● Your task:
Looking at the entries below, state how many lines contain the word "quelques". Give the number alone.

#### Supplied entries

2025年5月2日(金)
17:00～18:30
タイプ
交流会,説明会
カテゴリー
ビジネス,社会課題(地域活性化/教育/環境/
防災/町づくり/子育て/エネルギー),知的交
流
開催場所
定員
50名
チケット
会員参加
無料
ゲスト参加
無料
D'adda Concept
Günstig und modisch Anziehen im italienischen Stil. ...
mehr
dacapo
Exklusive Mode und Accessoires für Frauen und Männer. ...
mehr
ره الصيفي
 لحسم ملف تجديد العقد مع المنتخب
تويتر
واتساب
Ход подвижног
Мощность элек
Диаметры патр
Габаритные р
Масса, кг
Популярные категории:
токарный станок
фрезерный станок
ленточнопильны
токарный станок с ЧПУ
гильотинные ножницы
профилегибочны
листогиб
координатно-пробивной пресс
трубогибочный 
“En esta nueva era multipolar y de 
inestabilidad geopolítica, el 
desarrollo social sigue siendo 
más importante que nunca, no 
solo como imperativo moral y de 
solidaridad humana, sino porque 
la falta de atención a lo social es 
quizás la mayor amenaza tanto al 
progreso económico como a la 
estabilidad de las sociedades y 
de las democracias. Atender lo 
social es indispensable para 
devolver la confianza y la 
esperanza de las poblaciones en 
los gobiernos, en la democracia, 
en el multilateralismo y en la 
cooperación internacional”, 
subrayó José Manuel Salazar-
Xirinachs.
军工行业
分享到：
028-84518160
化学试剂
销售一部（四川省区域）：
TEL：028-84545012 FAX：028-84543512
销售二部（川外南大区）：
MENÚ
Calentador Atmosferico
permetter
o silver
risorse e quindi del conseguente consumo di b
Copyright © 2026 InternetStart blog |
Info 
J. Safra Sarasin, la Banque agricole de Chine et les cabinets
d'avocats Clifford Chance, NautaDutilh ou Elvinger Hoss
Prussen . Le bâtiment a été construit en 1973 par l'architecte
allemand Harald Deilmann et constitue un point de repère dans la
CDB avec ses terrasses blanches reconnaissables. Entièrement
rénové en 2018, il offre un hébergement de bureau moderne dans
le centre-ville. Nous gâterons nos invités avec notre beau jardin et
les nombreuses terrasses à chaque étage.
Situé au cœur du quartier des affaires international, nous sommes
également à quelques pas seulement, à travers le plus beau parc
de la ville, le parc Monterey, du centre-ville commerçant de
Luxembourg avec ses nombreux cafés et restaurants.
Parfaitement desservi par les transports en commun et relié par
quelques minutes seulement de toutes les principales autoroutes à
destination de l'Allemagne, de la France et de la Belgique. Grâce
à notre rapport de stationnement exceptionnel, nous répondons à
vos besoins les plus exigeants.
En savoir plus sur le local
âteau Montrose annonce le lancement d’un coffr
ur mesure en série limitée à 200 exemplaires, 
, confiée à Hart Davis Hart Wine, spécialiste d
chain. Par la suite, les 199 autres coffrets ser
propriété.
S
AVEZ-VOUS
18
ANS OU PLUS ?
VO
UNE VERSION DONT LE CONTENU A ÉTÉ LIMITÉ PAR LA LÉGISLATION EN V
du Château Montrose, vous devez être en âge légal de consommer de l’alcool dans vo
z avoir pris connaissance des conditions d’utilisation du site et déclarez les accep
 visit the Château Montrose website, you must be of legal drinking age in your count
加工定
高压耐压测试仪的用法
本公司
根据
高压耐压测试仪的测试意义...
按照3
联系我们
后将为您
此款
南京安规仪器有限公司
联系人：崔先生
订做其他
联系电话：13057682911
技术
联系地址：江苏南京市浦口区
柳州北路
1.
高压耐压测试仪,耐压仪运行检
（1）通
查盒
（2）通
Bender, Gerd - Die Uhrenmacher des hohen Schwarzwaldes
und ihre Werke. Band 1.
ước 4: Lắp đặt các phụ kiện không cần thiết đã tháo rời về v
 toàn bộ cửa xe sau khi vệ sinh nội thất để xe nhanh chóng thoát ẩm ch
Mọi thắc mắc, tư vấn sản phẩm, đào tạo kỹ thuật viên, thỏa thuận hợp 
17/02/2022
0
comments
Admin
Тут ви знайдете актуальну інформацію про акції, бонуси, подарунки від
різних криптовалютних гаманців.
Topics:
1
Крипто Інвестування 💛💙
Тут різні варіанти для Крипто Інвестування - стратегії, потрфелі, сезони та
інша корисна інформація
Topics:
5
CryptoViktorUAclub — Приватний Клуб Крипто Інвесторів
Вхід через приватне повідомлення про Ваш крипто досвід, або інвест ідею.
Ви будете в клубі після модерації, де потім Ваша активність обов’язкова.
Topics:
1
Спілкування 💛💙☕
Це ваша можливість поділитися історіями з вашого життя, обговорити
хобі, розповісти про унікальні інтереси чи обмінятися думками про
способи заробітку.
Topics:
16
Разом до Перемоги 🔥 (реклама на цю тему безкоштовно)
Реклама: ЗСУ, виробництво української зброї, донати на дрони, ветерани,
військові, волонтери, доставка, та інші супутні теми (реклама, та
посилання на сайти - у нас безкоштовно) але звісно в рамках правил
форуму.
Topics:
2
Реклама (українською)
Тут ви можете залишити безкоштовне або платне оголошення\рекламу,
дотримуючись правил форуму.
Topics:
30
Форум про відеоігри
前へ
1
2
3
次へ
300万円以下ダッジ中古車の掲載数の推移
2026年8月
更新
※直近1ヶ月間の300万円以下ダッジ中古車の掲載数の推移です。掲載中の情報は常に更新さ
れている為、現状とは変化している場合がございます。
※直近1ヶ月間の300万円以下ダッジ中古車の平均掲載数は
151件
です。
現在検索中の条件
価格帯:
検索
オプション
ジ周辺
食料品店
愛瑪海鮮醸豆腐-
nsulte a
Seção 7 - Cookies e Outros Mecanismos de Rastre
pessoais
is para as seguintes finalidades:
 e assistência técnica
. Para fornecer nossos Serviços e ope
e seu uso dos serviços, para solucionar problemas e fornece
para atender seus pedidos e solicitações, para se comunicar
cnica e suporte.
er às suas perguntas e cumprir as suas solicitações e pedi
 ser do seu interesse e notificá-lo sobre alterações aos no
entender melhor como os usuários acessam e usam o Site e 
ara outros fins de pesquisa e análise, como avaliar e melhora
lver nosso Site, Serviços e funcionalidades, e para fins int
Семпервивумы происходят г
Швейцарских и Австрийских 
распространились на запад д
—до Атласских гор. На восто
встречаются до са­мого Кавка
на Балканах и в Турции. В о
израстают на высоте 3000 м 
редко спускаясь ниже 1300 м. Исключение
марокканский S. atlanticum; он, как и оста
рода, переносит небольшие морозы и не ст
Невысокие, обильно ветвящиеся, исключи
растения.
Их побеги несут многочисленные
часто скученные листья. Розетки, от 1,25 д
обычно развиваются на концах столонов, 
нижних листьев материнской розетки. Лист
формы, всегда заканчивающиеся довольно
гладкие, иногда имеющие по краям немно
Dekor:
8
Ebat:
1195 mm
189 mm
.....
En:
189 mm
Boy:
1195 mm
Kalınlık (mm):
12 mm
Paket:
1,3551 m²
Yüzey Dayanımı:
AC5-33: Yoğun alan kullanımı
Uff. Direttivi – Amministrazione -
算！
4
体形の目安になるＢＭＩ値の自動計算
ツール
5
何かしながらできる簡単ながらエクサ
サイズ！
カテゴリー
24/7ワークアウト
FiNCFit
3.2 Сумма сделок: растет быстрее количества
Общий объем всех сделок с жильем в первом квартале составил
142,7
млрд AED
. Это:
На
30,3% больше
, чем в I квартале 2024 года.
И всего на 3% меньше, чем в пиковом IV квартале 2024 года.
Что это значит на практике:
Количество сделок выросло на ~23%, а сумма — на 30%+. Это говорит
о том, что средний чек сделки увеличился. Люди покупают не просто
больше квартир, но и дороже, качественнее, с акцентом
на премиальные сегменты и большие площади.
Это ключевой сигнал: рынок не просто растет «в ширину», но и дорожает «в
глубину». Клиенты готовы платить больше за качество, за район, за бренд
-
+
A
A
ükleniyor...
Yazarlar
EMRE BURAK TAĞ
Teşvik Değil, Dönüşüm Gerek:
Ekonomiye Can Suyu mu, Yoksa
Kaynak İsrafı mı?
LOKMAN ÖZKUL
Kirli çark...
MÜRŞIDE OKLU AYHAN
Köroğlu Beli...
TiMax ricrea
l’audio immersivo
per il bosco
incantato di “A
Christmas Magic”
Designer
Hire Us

########

● Task output:
2